BELLFLOWER

C-

“Bellflower” was a Sundance Festival favorite back at the beginning of the year, and it would have been better had it stayed there. The ultra-low budget indie is the sort of film that might play well before a tolerant, indeed eager-to-be-pleased audience at such a specialized venue, but rightly fizzles when released into the wider world, where its narrative flimsiness and technical inadequacy aren’t so cavalierly overlooked.

The picture is the work of Evan Glodell, who wrote the script, directed, served as co-editor and stars as Woodrow, an amiable slacker who’s moved to California from the Midwest with his pal Aiden (Tyler Dawson). The two of them have no visible means of support, but they spend their time—and whatever cash they have—building industrial-strength flamethrowers and testing them out as though they were playing videogames. They also dream of outfitting a muscle car with flamethrowers, too. Obviously these guys are chasing the dream—or maybe a nightmare.
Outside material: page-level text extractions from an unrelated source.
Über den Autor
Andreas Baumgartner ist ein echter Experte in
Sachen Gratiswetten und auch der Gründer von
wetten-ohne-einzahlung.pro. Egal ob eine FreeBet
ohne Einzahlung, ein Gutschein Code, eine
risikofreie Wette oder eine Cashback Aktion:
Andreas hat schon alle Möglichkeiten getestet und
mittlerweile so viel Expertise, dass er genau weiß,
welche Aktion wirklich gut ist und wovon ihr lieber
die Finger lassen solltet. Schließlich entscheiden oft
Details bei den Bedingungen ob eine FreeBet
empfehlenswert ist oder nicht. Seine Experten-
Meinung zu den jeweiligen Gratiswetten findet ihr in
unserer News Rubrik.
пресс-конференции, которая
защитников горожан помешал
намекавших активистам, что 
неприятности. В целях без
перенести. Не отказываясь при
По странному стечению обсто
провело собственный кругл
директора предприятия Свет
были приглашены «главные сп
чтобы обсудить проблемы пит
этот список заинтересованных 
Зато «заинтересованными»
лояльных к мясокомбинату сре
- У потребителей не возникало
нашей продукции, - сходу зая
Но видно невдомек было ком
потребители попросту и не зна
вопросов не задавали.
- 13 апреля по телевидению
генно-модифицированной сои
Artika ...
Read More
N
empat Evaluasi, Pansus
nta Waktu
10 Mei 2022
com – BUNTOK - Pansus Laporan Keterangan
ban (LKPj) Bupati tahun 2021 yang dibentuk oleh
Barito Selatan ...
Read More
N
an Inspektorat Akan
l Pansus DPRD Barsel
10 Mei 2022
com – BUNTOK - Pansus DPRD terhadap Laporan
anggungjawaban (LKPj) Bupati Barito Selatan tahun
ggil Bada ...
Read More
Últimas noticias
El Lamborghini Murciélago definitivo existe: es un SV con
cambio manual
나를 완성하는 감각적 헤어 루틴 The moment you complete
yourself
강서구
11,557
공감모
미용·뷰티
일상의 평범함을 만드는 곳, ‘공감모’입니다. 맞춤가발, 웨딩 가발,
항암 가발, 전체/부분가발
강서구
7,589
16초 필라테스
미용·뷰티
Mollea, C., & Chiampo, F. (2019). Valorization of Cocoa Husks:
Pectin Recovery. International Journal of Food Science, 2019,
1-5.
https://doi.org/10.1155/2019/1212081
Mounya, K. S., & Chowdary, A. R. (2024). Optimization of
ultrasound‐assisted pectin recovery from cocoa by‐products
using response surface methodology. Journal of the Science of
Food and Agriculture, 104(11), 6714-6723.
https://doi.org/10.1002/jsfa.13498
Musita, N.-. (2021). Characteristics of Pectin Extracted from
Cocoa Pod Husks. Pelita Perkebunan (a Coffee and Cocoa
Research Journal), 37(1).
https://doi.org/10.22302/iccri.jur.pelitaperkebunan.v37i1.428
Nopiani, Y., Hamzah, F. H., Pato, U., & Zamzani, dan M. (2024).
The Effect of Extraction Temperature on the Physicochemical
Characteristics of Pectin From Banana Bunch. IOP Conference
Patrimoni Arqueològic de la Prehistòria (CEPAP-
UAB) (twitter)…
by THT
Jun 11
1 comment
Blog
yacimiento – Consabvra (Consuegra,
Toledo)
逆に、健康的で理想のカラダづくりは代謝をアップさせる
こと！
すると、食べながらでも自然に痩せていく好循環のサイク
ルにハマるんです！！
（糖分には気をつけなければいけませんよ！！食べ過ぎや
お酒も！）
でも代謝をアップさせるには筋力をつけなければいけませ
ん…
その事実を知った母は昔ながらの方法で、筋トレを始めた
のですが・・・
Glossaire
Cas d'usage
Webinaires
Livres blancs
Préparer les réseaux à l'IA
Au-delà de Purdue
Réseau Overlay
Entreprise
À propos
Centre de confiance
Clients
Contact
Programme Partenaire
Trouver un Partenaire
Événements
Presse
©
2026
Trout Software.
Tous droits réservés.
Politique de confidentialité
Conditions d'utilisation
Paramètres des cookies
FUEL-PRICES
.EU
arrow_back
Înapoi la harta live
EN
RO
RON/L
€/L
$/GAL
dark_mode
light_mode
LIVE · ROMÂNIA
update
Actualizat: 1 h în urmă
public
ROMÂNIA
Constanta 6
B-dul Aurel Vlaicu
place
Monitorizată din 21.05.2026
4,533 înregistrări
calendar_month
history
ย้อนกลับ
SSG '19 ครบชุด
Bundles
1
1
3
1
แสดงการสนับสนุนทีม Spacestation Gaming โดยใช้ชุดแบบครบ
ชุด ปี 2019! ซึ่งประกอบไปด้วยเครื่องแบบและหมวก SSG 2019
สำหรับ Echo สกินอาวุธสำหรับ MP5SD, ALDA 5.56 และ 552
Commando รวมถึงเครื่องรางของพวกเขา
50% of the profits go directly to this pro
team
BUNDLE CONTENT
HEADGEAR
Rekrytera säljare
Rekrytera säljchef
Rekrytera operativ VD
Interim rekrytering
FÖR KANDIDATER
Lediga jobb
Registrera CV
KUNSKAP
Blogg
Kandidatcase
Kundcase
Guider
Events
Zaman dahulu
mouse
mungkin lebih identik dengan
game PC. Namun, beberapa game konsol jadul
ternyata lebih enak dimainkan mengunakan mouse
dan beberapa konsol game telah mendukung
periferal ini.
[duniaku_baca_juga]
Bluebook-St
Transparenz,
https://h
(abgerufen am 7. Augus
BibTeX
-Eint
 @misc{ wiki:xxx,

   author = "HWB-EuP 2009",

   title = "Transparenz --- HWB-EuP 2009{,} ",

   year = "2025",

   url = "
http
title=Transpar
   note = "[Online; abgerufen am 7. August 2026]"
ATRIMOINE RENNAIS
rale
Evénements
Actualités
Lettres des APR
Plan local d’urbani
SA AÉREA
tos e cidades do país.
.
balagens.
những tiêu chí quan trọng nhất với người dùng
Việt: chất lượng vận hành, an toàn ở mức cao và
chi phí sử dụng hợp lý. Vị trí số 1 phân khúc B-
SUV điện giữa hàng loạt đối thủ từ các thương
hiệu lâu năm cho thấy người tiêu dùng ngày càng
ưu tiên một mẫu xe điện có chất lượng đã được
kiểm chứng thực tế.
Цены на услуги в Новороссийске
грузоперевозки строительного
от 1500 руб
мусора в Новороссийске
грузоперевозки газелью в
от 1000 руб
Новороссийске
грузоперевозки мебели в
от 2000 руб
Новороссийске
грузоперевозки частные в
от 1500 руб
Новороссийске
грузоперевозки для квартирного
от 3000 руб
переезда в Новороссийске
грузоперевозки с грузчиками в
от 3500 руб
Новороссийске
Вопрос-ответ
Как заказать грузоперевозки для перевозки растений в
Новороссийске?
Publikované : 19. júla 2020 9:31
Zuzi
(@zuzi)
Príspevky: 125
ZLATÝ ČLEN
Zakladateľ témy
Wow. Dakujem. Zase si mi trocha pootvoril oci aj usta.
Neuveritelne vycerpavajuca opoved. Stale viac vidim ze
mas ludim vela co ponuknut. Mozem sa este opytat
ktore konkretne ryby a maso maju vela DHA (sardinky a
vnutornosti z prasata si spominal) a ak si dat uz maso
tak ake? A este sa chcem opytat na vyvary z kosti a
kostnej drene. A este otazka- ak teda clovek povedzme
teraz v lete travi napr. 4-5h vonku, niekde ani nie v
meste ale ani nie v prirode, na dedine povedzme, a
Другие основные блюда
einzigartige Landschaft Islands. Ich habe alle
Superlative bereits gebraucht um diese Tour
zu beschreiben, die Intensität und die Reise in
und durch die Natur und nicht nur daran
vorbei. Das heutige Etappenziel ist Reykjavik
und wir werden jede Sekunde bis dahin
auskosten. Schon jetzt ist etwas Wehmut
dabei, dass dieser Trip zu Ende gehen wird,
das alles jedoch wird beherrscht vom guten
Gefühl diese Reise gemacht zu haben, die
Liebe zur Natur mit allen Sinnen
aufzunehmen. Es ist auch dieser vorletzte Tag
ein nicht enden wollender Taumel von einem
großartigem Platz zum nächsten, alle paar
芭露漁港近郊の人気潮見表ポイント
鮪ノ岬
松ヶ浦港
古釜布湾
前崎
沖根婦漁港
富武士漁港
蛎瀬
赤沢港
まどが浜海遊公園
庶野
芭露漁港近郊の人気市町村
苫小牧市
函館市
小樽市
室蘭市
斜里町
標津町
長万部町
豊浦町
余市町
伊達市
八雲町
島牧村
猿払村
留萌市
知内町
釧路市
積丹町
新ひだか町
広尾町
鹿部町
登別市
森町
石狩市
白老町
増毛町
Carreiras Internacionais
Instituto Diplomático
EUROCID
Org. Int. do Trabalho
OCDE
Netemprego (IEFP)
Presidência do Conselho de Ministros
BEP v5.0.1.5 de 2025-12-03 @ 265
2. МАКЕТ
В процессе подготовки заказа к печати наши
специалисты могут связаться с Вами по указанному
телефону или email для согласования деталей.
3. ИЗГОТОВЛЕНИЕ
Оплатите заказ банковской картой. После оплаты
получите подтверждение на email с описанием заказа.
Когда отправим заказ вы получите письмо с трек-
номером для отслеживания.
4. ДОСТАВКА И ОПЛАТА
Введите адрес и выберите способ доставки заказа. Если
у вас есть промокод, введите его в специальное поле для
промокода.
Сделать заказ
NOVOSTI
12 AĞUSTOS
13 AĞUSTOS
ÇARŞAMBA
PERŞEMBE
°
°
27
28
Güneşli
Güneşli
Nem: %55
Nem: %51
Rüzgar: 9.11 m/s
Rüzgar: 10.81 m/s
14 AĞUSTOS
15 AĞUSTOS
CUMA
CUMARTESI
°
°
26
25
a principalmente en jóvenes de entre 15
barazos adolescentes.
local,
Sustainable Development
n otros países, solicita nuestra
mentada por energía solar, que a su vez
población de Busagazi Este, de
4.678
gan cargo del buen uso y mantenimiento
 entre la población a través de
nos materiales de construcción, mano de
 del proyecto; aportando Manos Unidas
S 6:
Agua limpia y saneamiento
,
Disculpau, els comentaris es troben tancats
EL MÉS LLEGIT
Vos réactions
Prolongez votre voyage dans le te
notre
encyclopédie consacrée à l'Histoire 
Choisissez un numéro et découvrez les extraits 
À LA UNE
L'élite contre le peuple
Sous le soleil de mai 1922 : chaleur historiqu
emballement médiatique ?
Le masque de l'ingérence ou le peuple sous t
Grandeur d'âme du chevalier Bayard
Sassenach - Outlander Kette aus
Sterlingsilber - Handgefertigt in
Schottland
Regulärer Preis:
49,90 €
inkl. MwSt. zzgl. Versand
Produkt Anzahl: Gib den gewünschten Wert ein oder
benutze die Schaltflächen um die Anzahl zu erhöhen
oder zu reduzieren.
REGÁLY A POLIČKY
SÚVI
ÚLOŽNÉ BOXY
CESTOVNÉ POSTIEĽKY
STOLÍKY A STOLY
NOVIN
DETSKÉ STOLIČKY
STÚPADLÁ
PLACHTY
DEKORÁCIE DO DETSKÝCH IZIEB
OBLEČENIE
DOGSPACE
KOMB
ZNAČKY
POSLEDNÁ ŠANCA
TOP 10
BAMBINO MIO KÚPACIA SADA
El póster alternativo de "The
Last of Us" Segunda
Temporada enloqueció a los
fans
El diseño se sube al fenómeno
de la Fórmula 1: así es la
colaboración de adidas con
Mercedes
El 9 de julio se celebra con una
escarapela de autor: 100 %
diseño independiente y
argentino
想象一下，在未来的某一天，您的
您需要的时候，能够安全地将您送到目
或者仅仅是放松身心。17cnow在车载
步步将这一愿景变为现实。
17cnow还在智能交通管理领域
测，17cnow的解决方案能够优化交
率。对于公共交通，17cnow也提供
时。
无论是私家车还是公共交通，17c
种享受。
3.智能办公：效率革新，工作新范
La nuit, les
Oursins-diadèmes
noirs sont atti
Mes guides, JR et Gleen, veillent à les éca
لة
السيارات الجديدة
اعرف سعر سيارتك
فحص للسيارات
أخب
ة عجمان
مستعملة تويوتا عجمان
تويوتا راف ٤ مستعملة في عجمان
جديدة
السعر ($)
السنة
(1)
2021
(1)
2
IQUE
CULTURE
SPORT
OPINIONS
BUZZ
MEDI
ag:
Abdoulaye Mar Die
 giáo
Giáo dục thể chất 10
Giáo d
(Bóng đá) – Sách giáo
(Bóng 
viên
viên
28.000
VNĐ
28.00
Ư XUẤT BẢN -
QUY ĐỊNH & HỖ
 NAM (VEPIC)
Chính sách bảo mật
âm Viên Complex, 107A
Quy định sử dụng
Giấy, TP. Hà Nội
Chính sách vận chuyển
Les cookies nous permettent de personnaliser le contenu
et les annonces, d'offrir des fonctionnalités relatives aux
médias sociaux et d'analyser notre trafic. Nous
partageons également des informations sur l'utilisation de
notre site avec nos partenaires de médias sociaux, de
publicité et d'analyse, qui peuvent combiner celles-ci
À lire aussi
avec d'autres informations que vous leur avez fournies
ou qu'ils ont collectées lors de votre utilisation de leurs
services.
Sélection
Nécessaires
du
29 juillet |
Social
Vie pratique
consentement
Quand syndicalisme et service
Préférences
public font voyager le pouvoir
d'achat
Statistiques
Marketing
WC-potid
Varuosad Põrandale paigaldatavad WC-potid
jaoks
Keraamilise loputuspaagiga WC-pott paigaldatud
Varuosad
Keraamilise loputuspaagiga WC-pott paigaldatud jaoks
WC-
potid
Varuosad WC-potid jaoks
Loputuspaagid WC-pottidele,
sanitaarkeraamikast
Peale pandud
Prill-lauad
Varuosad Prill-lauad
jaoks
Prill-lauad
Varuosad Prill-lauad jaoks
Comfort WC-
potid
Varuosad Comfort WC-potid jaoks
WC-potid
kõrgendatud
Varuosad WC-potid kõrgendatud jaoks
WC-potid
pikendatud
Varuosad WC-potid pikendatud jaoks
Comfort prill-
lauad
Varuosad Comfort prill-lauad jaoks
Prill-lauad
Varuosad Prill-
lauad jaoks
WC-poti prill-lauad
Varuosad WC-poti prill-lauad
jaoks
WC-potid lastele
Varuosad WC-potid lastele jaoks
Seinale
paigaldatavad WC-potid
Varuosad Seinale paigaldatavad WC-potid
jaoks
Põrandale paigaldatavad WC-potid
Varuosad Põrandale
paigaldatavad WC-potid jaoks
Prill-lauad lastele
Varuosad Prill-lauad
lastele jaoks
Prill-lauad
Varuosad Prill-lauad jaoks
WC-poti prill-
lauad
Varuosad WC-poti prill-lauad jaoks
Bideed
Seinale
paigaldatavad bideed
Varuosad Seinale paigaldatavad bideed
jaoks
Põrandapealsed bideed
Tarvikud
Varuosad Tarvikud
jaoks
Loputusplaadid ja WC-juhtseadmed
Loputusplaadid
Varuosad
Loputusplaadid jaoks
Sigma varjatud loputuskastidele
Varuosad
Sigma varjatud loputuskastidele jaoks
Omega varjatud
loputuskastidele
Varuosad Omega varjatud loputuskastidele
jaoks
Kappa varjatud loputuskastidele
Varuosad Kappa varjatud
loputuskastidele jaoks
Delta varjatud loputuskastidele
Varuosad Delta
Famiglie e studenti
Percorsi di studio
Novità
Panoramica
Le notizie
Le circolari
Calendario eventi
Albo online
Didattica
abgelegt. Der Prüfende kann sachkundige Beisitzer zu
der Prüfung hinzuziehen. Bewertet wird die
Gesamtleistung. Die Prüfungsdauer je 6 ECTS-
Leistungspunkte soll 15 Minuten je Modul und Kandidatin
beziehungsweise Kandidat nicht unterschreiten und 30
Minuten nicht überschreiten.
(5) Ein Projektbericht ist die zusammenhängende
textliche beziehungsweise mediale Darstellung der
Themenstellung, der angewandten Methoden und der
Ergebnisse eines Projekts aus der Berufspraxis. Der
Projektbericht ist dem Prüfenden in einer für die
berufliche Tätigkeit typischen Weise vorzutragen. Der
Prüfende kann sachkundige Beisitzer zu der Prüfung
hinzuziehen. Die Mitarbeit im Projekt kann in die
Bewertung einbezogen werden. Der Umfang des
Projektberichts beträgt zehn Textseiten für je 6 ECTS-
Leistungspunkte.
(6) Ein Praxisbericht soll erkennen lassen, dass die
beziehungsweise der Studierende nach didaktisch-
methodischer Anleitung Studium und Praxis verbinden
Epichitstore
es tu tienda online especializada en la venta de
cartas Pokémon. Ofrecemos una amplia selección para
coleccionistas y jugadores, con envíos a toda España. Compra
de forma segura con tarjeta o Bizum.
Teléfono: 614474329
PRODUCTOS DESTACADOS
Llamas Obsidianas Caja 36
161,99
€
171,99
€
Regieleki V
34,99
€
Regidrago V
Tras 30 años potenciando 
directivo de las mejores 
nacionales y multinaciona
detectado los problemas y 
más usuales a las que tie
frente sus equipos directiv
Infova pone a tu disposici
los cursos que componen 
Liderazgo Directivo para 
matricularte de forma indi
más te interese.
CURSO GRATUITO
After “work” one day they repair to a local watering-hole, where Woodrow challenges a free-wheeling girl named Milly (Jessie Wiseman) in a cricket-eating contest. She wins, but it so brings them together that they’re soon not only in one another’s arms but on a spur-of-the-moment trip to Texas and back. The relationship is short-lived, though, and soon Woodrow has moved on to Courtney (Rebekah Brandes), who gravitates to him after a fling with Aiden. On the sidelines is Mike (Vincent Grashaw), Milly’s roommate, whose interest in her consists of more than just sharing the rent. He’ll have life-altering run-ins with both Woodrow and Aiden that lead to an apocalyptic ending.

Or do they? That’s debatable because sections of “Bellflower” are clearly hallucinatory episodes experienced by Woodrow, which fractures a movie that’s already plagued by sudden foreshadowings, unannounced chronological shifts and abrupt transitions. Some of this may be due to the ultra-low budget, but more likely it’s the result of Glodell’s grandiose ambition to fashion something striking and intense, in which immediate affect is a far more important commodity than coherence. The result may be arresting, but not necessarily in a pleasant or significant way.

The acting is understandably variable. Glodell holds center stage as Woodrow, who’s as often the passive recipient of action rather than the initiator, and he’s often overshadowed by the flamboyant, volatile Wiseman. Dawson, by contrast, adds a note of amiable comradeship as Aiden goes to extraordinary lengths to aid his buddy in what’s actually more of a bromance than anything else; and Brandes is certainly an energetic chick. The variability extends to the technical side. Joel Hodge’s camerawork veers from murky to showy, and together with Glodell his editing makes for a great many lurches and confusing shifts of time and perspective. The soundtrack bursts with noise and raucous music.

Much of the praise for “Bellflower” comes with the proviso that it made for almost nothing. But a mess is a mess without respect to budget; there are $300,000,000 messes and $17,000 ones. It falls into the latter category. But you still have to give Glodell credit for trying.